O suça azmettirdi, halk ise tetikçiyi oynadı ortada yine VATAN KURBAN oldu.
Söylenecek fazla bir şey yok, Türkiye’nin haritasına bakan durumu anlar ve sınırların yakın ötesine bakan civar ülkelerle uzun bir burun sokulmuş her yere konan karışan dolaysile ortalığı karıştırıp Türkiye yi komşularla ne kadar kavgalı, kanlı bıçaklı haline getirilmiş.
Ülkenin içi ise pimi çekilmiş bomba. Her an, her yerde bir patlak verecek ve ülkeyi nereye sürükleyecek bir tek Allah bilir.
14 Myıs’a bir kaç gün kala geri sayım başladı, at gözlüklerini çıkarın etrafa bir bakın, bu ülke nasıl idi! nasıl oldu?
Halk durduk yerde neden sokakta, neden grevde, neden öfkeli, neden tepkili?
Nedir bu doğru gitmeyen? Nedir bu kavga bu dövüş? Nedir bu bilmece bu gizlilik, net olmayan?

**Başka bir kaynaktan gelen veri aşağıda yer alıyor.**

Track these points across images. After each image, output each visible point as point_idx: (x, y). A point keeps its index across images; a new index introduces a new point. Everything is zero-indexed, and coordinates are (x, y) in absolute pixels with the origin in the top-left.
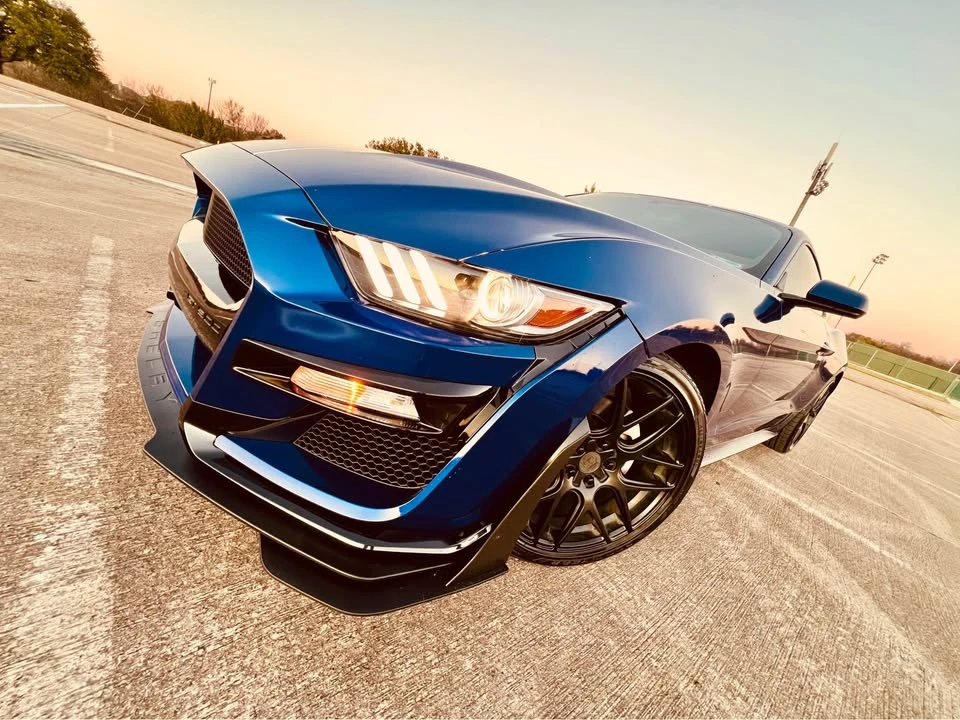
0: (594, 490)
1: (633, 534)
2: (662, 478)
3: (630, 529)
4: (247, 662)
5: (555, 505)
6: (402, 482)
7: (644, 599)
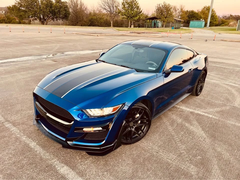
0: (134, 128)
1: (144, 133)
2: (146, 122)
3: (143, 133)
4: (91, 168)
5: (128, 133)
6: (102, 138)
7: (150, 144)
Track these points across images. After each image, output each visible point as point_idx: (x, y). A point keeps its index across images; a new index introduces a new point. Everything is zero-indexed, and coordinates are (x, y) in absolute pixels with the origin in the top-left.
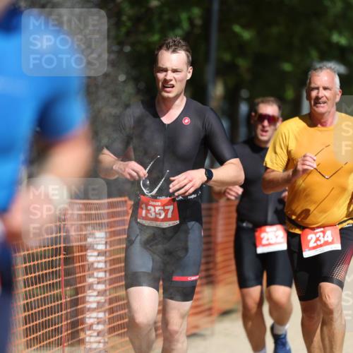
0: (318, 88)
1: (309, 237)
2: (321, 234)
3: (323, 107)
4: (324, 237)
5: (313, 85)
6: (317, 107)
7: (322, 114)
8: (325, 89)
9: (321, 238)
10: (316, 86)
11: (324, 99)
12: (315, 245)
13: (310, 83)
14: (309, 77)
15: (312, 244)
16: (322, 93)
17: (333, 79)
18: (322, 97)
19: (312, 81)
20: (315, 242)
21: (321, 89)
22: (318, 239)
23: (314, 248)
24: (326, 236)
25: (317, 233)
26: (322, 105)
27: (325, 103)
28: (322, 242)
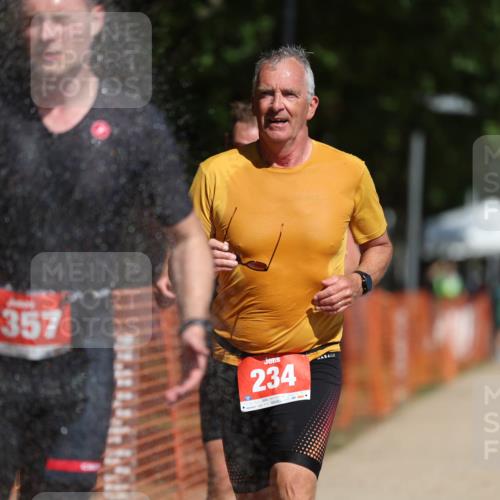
0: (272, 93)
1: (253, 374)
2: (276, 370)
3: (280, 129)
4: (280, 375)
5: (263, 87)
6: (271, 129)
7: (281, 143)
8: (286, 93)
9: (275, 377)
10: (270, 88)
11: (284, 114)
12: (264, 388)
13: (258, 82)
14: (257, 70)
15: (257, 388)
16: (282, 102)
17: (302, 76)
18: (281, 110)
19: (262, 79)
20: (264, 384)
21: (279, 94)
22: (269, 379)
23: (261, 395)
24: (284, 374)
25: (269, 366)
26: (280, 125)
27: (284, 121)
28: (277, 384)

Beyinler yıkınmış, kavramlar başka anlam taşımış. Tüm değerler kabuğundan çıkmış başı buyruk ve arsızca hızla değişti artık adalet, hak hukuk işlemez oldu her şeyin başı kıçı birbirine karışmış, fakirin gayri meşru çocuğu olursa piç, zenginin olursa yasak aşkın meyvesi olur. Fakir, kız peşinde koşarsa sapık, zengin koşarsa playboy olur. Fakir toplanırsa çete, zengin toplanırsa toplantı olur. Fakir çalarsa hırsızlık, zengin çalarsa yolsuzluk olur. Yolsuzluk olurda bu kadarı da bu iktidarda göründü.
Onun için; Bağını keseceksin tüm kölelik zincirlerinden.
her tarafına pranga vurulmuşsa bile.
Unutma ışık hızından daha hızlı düşünce hızın var
Senin için SİTTİR ET demeden hak etiğiniz gibi yaşamınızı kazanın.